Repeat exactly the line containing "noiembrie 2016" and every line after it in the entries, and nothing besides.

%%

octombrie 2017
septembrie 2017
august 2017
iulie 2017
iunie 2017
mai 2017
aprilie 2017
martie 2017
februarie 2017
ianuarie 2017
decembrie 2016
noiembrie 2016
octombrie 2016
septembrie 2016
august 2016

%%

▸ PROBLEM SOLUTION
noiembrie 2016
octombrie 2016
septembrie 2016
august 2016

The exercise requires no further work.